In the study of far-right violence, however, there’s a trend toward empathy for White militants, with a disproportionate focus on mental health and “economic anxiety,” according to Dave, Jereza and others.

“Lots of people are disenfranchised in the world and don’t end up shooting up an elementary school or a supermarket,” Jereza said. “It’s in their manifestos — the Buffalo shooter was writing about killing Black people. You can’t chalk that up to, ‘Oh, I just feel so downtrodden.’ ”

Researchers of color say they face structural barriers to entering the field that aren’t factors for most of their White colleagues. One is that personal security restricts how much field work they can do, given the special targeting of minority researchers by white supremacists. Another is the high burnout risk; the violent messages they sift through all day aren’t just hateful rhetoric but direct attacks on their humanity.

Ward, of the Western States Center, said he meets “very few wacky folks of color like me who are going to travel off to rural Oregon or Idaho and attend these meetings.” The reluctance makes sense from a security standpoint, but the result is what Ward calls “a self-replicating system of Whiteness.” He said leaders must get more creative in finding safe ways for people of color to contribute.

“Most of the folks of color who got hired to do this work were either hired to do administrative or operational sides,” Ward said. “But those aren’t really the areas anyone celebrates or funds or pays attention to.”

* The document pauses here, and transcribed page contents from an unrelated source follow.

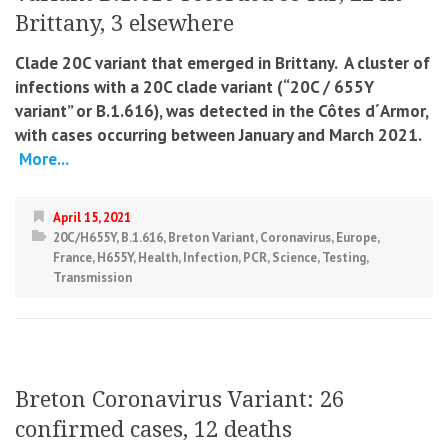
Brittany, 3 elsewhere
Clade 20C variant that emerged in Brittany. A cluster of
infections with a 20C clade variant (“20C / 655Y
variant” or B.1.616), was detected in
the Côtes d´Armor,
with cases occurring between January and March 2021.
More...
April 15, 2021
20C/H655Y
,
B.1.616
,
Breton Variant
,
Coronavirus
,
Europe
,
France
,
H655Y
,
Health
,
Infection
,
PCR
,
Science
,
Testing
,
Transmission
Breton Coronavirus Variant: 26
confirmed cases, 12 deaths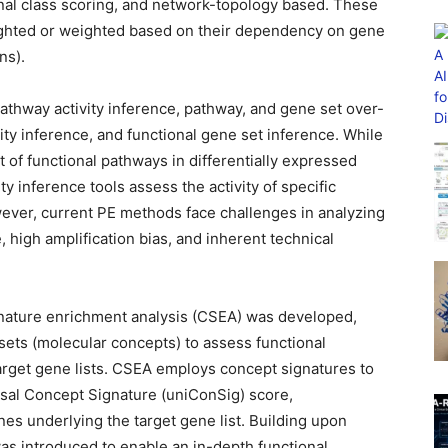
onal class scoring, and network-topology based. These
ighted or weighted based on their dependency on gene
ns).
athway activity inference, pathway, and gene set over-
ity inference, and functional gene set inference. While
of functional pathways in differentially expressed
y inference tools assess the activity of specific
wever, current PE methods face challenges in analyzing
high amplification bias, and inherent technical
gnature enrichment analysis (CSEA) was developed,
ets (molecular concepts) to assess functional
rget gene lists. CSEA employs concept signatures to
sal Concept Signature (uniConSig) score,
nes underlying the target gene list. Building upon
 introduced to enable an in-depth functional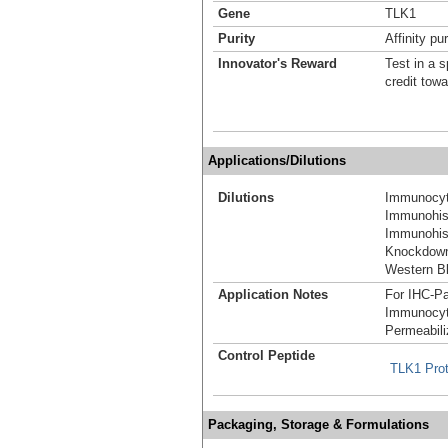
Gene
TLK1
Purity
Affinity pur
Innovator's Reward
Test in a s
credit tow
Applications/Dilutions
Dilutions
Immunocyt
Immunohist
Immunohist
Knockdown
Western Bl
Application Notes
For IHC-Pa
Immunocyt
Permeabili
Control Peptide
TLK1 Pro
Packaging, Storage & Formulations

Think tanks and universities recognize the issue and some have begun to address it, such as by creating peer-support programs and fellowships that serve as pipelines for young researchers of color to build expertise. Researchers from marginalized groups say they appreciate the efforts, but they’re seeking bigger industry reforms than a few extra Black and Brown colleagues.

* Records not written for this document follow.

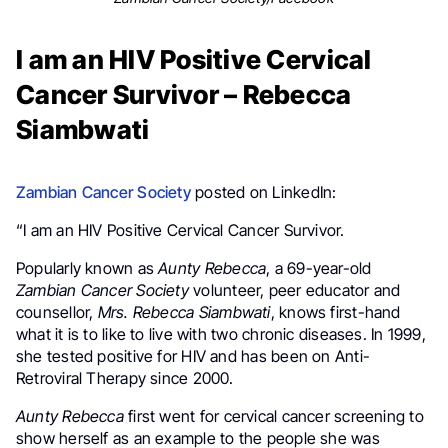
I am an HIV Positive Cervical
Cancer Survivor – Rebecca
Siambwati
Zambian Cancer Society
posted on LinkedIn:
“I am an HIV Positive Cervical Cancer Survivor.
Popularly known as
Aunty Rebecca
, a 69-year-old
Zambian Cancer Society
volunteer, peer educator and
counsellor,
Mrs. Rebecca Siambwati
, knows first-hand
what it is to like to live with two chronic diseases. In 1999,
she tested positive for HIV and has been on Anti-
Retroviral Therapy since 2000.
Aunty Rebecca
first went for cervical cancer screening to
show herself as an example to the people she was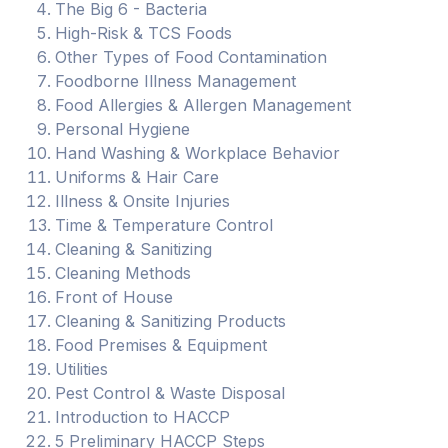
The Big 6 - Bacteria
High-Risk & TCS Foods
Other Types of Food Contamination
Foodborne Illness Management
Food Allergies & Allergen Management
Personal Hygiene
Hand Washing & Workplace Behavior
Uniforms & Hair Care
Illness & Onsite Injuries
Time & Temperature Control
Cleaning & Sanitizing
Cleaning Methods
Front of House
Cleaning & Sanitizing Products
Food Premises & Equipment
Utilities
Pest Control & Waste Disposal
Introduction to HACCP
5 Preliminary HACCP Steps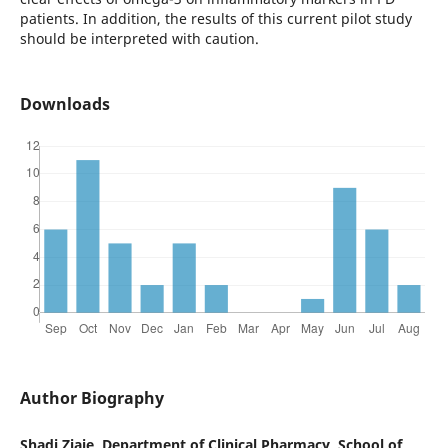
patients. In addition, the results of this current pilot study
should be interpreted with caution.
Downloads
Author Biography
Shadi Ziaie, Department of Clinical Pharmacy, School of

“What counts as legitimate research, legitimate data, legitimate methods, are coming from this perspective that assumes the researcher is a White cis man,” Jereza said.

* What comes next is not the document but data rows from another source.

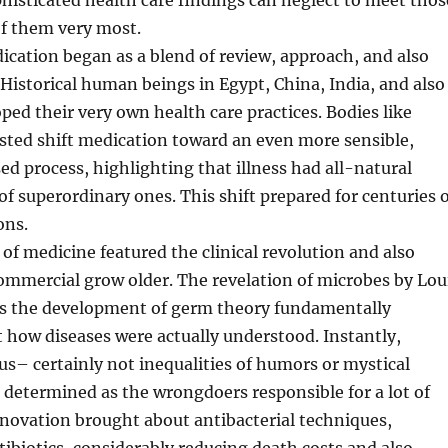
phisticated health care findings can neglect to meet thos
 of them very most.
dication began as a blend of review, approach, and also
 Historical human beings in Egypt, China, India, and also
oped their very own health care practices. Bodies like
sted shift medication toward an even more sensible,
d process, highlighting that illness had all-natural
of superordinary ones. This shift prepared for centuries 
ons.
of medicine featured the clinical revolution and also
ommercial grow older. The revelation of microbes by Lou
 as the development of germ theory fundamentally
 how diseases were actually understood. Instantly,
us– certainly not inequalities of humors or mystical
determined as the wrongdoers responsible for a lot of
nnovation brought about antibacterial techniques,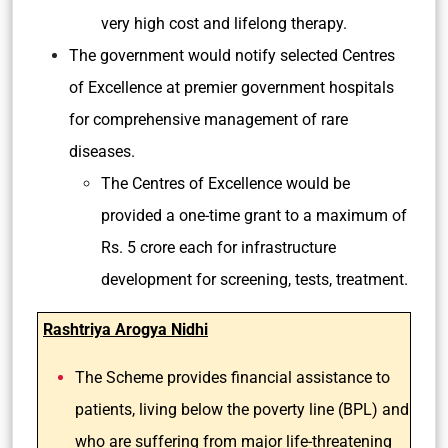
very high cost and lifelong therapy.
The government would notify selected Centres
of Excellence at premier government hospitals
for comprehensive management of rare
diseases.
The Centres of Excellence would be
provided a one-time grant to a maximum of
Rs. 5 crore each for infrastructure
development for screening, tests, treatment.
Rashtriya Arogya Nidhi
The Scheme provides financial assistance to
patients, living below the poverty line (BPL) and
who are suffering from major life-threatening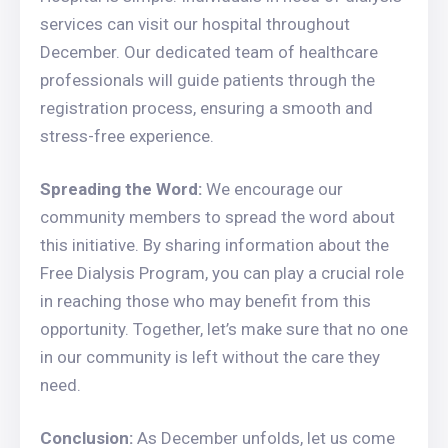
services can visit our hospital throughout
December. Our dedicated team of healthcare
professionals will guide patients through the
registration process, ensuring a smooth and
stress-free experience.
Spreading the Word:
We encourage our
community members to spread the word about
this initiative. By sharing information about the
Free Dialysis Program, you can play a crucial role
in reaching those who may benefit from this
opportunity. Together, let’s make sure that no one
in our community is left without the care they
need.
Conclusion:
As December unfolds, let us come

One program that’s had success in building a more inclusive research team is American University’s Peril program, where Jereza is headed in the fall. Another up-and-coming Peril researcher is Kesa White, a Black woman whose career stems from her firsthand experience with hate crimes.

As an undergrad in 2017, White was a roommate of Taylor Dumpson, the first Black president of American University’s student government. Within days of Dumpson taking office, bananas strung from nooses were found on campus, along with notes mentioning her historically Black sorority. A neo-Nazi website then targeted Dumpson for a coordinated “troll storm” of online harassment. The incident roiled campus and made national headlines.

White said living in the middle of it — the death threats, the protests, the FBI investigation — opened her eyes to the importance of tracking white supremacist violence.

“That’s actually what got me into the field. It made me realize, wow, these things can pretty much happen to anybody and they still happen today,” she said. “It’s something you would hear about from, like, our grandparents.”

White said she’s already getting a taste of what it means to be a Black woman studying violent movements. After doing a flurry of news interviews about the Buffalo attack, White said, she checked the platforms Gab and Telegram to make sure her name hadn’t landed in far-right channels. Those were okay, she said, but on Twitter she received a threatening reply to a tweet she wrote about having a nice day.

“Some people go back and forth on the spectrum and become part-time experts, seasonal experts,” White said. “I haven’t switched. I’m invested.”